== Records shown ==

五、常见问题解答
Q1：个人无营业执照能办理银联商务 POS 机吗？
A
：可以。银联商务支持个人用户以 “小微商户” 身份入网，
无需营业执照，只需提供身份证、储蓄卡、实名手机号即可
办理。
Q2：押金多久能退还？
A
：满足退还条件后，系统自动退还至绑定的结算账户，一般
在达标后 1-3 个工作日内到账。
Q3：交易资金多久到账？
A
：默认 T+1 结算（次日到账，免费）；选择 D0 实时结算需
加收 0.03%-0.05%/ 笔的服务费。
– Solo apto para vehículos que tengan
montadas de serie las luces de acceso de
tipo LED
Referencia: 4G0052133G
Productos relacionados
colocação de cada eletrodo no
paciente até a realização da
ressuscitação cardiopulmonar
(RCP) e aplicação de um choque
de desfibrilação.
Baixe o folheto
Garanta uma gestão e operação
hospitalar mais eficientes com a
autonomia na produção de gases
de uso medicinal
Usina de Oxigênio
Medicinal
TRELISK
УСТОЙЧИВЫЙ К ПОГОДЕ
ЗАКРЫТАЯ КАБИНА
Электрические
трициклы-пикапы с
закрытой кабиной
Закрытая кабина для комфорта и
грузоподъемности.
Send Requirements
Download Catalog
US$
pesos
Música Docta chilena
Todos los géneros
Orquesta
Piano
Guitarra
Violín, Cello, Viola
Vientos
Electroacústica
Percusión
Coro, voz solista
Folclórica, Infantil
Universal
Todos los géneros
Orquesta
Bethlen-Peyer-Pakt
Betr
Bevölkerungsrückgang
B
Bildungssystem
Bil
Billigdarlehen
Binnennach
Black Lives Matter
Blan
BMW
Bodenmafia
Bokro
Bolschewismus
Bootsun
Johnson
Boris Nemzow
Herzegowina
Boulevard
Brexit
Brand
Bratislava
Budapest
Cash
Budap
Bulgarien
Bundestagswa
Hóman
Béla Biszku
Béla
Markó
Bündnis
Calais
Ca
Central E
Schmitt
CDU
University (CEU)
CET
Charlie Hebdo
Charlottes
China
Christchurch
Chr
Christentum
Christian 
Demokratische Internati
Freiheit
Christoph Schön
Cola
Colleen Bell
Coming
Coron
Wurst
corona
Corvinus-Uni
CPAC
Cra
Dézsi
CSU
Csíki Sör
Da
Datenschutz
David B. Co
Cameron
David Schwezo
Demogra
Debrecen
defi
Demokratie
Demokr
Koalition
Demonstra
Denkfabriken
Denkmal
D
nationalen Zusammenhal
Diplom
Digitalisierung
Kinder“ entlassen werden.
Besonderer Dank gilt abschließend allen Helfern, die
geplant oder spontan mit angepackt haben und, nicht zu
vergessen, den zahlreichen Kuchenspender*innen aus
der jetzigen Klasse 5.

== Directions ==
Write out the listing's lines exactly, from its first line through the line that contains "(RCP) e aplicação de um choque", and stop there.

== Written answer ==
五、常见问题解答
Q1：个人无营业执照能办理银联商务 POS 机吗？
A
：可以。银联商务支持个人用户以 “小微商户” 身份入网，
无需营业执照，只需提供身份证、储蓄卡、实名手机号即可
办理。
Q2：押金多久能退还？
A
：满足退还条件后，系统自动退还至绑定的结算账户，一般
在达标后 1-3 个工作日内到账。
Q3：交易资金多久到账？
A
：默认 T+1 结算（次日到账，免费）；选择 D0 实时结算需
加收 0.03%-0.05%/ 笔的服务费。
– Solo apto para vehículos que tengan
montadas de serie las luces de acceso de
tipo LED
Referencia: 4G0052133G
Productos relacionados
colocação de cada eletrodo no
paciente até a realização da
ressuscitação cardiopulmonar
(RCP) e aplicação de um choque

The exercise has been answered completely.